■ Passage shown ■
Discriminative learning is a long-standing topic in machine learning but is a newly emerging research trend for model optimization and statistical inference. Our hope is to encourage the continuous development and extensive applications of this field. We would like to thank all authors for their contributed works. We are also indebted to the Editor-in-Chief for his consistent support and valuable guidance throughout the application, review, and publication process. Finally, we thank all reviewers for their constructive comments, which are enormously valuable not only for us in selecting high-quality accepted articles but also for the authors in improving their works.

■ Data shown ■
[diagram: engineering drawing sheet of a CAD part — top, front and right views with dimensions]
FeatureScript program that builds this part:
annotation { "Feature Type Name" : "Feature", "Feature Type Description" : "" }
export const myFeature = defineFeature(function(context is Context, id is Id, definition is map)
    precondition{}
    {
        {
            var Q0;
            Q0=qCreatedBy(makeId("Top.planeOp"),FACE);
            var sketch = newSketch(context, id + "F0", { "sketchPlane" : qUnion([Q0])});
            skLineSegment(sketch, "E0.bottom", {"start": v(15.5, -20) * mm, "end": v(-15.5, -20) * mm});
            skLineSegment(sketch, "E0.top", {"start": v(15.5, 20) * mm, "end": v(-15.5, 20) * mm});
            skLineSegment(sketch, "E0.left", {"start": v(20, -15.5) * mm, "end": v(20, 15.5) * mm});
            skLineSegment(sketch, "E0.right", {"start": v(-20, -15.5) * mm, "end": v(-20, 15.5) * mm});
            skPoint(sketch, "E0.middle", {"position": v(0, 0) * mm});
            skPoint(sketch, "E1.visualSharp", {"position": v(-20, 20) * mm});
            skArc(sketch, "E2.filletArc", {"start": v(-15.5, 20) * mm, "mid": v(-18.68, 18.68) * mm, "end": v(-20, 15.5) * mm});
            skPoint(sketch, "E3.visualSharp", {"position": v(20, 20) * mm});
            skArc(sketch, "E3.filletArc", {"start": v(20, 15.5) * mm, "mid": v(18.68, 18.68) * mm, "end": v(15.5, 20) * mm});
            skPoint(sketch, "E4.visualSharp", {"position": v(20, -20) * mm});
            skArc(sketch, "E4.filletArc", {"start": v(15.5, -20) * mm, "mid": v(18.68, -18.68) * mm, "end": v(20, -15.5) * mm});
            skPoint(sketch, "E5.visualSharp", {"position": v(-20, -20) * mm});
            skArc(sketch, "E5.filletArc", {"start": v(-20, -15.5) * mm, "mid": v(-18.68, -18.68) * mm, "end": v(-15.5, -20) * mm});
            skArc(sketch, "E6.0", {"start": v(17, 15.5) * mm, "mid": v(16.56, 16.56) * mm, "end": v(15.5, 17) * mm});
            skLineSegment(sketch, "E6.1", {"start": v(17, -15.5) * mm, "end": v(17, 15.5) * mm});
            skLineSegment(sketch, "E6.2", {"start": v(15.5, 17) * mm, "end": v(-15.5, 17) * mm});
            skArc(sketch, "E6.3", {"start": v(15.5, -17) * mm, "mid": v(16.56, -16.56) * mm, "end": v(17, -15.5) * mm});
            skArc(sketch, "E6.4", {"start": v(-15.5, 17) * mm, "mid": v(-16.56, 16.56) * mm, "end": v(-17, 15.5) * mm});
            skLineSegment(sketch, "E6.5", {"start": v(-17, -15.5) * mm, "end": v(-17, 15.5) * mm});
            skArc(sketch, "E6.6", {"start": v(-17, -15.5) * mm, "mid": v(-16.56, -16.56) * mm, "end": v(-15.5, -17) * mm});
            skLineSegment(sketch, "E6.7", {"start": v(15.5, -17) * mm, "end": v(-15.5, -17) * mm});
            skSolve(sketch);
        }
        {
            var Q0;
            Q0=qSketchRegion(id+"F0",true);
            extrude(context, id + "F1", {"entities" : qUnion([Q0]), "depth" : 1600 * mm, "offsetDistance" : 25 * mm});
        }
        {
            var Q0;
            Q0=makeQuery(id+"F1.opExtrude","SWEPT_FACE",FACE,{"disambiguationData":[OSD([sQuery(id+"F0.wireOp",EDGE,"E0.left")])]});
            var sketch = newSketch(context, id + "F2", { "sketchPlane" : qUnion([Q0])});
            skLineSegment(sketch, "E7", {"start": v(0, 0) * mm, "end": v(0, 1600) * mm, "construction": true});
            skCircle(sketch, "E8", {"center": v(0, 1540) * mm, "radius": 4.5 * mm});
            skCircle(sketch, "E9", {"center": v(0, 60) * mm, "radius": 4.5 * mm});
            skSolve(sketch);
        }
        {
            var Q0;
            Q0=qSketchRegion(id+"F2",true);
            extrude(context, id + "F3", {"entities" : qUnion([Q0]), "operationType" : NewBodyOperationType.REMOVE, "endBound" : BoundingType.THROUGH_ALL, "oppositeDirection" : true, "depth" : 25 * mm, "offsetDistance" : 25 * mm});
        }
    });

■ Task requirements ■
1) List every party the discriminative learning passage expresses gratitude to.
2) According to the discriminative learning passage, discriminative learning is a newly emerging research trend for what?
Nothing here depends on the items.

■ Results by task ■
1) All authors, the Editor-in-Chief, and all reviewers.

2) Model optimization and statistical inference.